How link building screwed up the ranking of my research article
I was not a big fan of link building SEO practices but I got carried away by the advises of the experts in many SEO groups at Facebook. Read my bad experience on Link Building, probably will help you avoid some of the practices I followed.
I have been writing articles on the web for last 12 years and I was proud to say many of my articles would rank high in Google search results for the keywords I focus. I am pretty good at SEO and I focused only on on-page SEO. For those who are not familiar with the SEO terms, this is what on-page SEO means - focus on optimizing the content within the page like tuning the title, adding keywords where needed, write good meta description and so on.
My on-page optimization techniques were working well and were bringing me good traffic. Last 1 year, I started participating in many Facebook groups for bloggers and webmasters in an effort to socialize with the blogger community. I quickly learnt from those groups that my web marketing is significantly different from the rest of the bloggers in those groups. Most of them focus on link building through various means like posting responses to other blogs and so on. Many experts over there suggested if you are not building links, then you are missing most of your traffic potential.
Initially I was hesitating to follow any of those advises since I consider myself as an SEO expert. However, after seeing same advice from many people, I decided to try that approach.
Link Building and Ranking Disaster
Recently, when Google announced the "semantic search" algorithm changes, I wrote an article on what is semantic search. The article was written after good research, was a pretty long one and I myself rated it as a good one. Google picked up the article in few minutes and it started showing in #2 position for the keyword "what is semantic search".
The high rank for the article in Google search continued for weeks. That is the time I thought I would apply the 'link building' advises hoping to get the article in No: 1 position from the No: 2 position. I started visiting other blogs that talk about the same topic and added comments describing semantic search with a link to my article. Within few weeks, I built about 25 links to the article. We had a lot of articles on semantic search in our sister site IndiaStudyChannel.com. I added a link from the relevant articles in IndiaStudyChannel to my article on Semantic Search.
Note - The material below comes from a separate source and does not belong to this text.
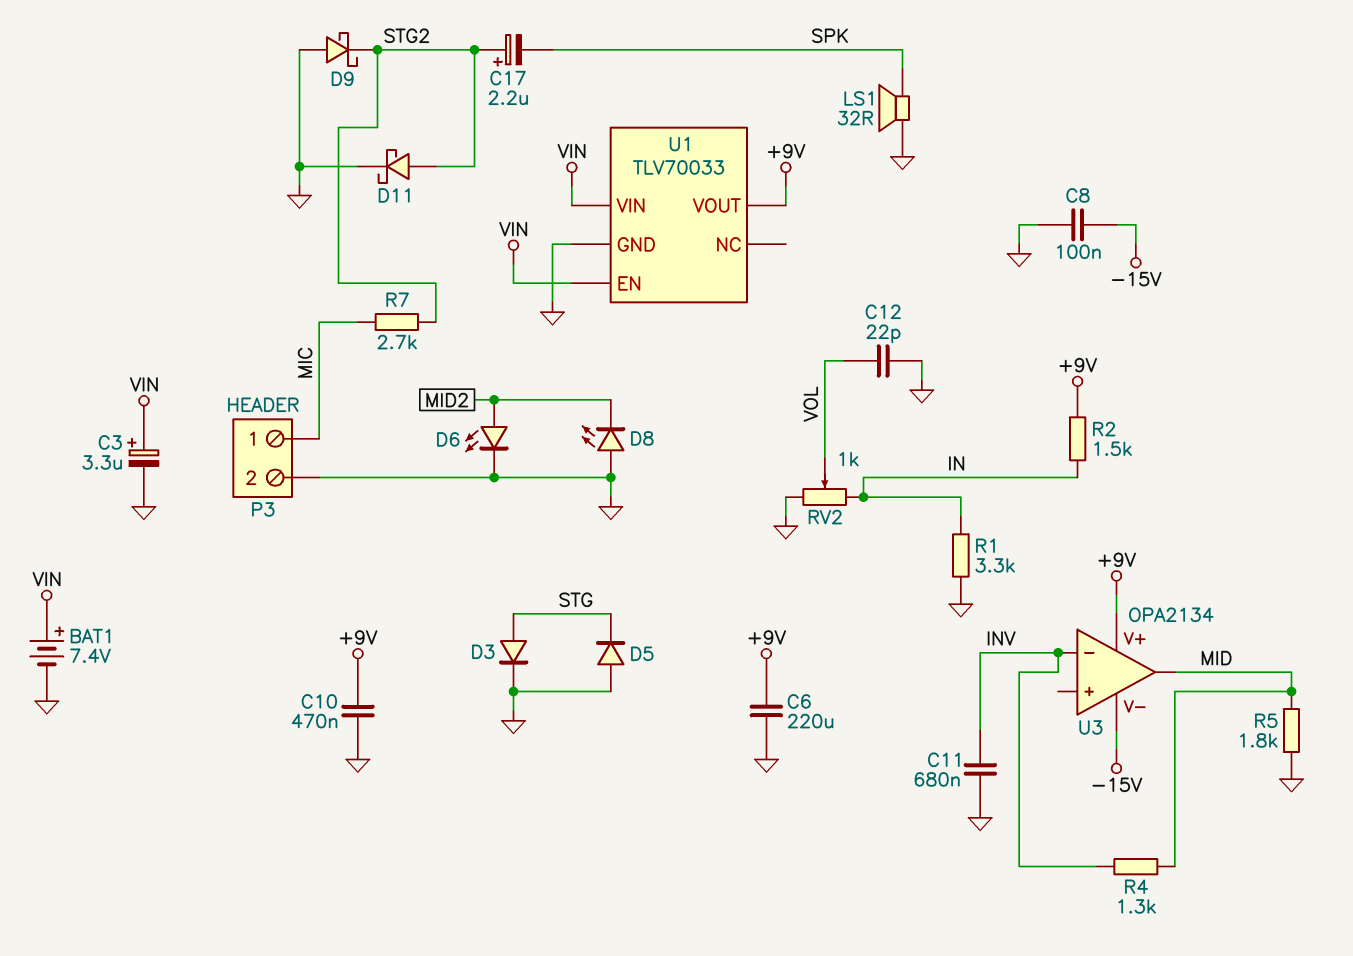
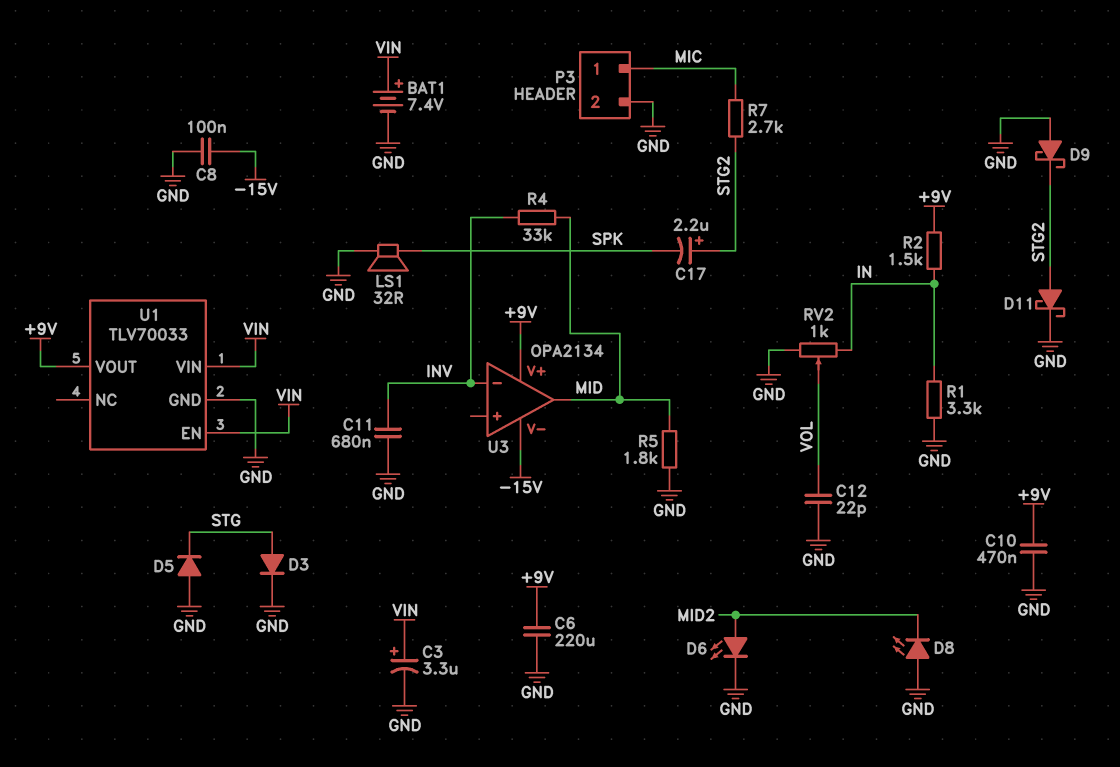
R4: 1.3k (INV, MID) -> 33k (INV, MID)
Few days passed and I experienced the disaster! The traffic to my article has almost gone to zero. The article does not rank well in Google search results anymore. If I search for what is semantic search, I don't see my article anywhere in first few pages.
I suspected a unnatural link building penalty from Google and I looked at Google Webmaster tools to see if there are any warning. There were none. However, I see no other reason to have this article disappear from top search results in Google.
Conclusion:
If your site has good reputation, you do not need a lot of backlinks to get good traffic to your blog. Building a lot of backlinks through guest posting or commenting can harm you if not done in a very limited manner. Of course a few guest posts and some comment links will be helpful but make sure you do not cross the limits.
Update: 8 weeks after I lost the traffic ranking of my article, I started removing some of the links to the article. I hope this will make a difference and once Google notice the unnatural links are removed, I could get back the traffic to my article.
Is this also applicable for links applied by other authors to your article? As I find myself also responsible for applying links to your "What is Semantic search" post from my own articles.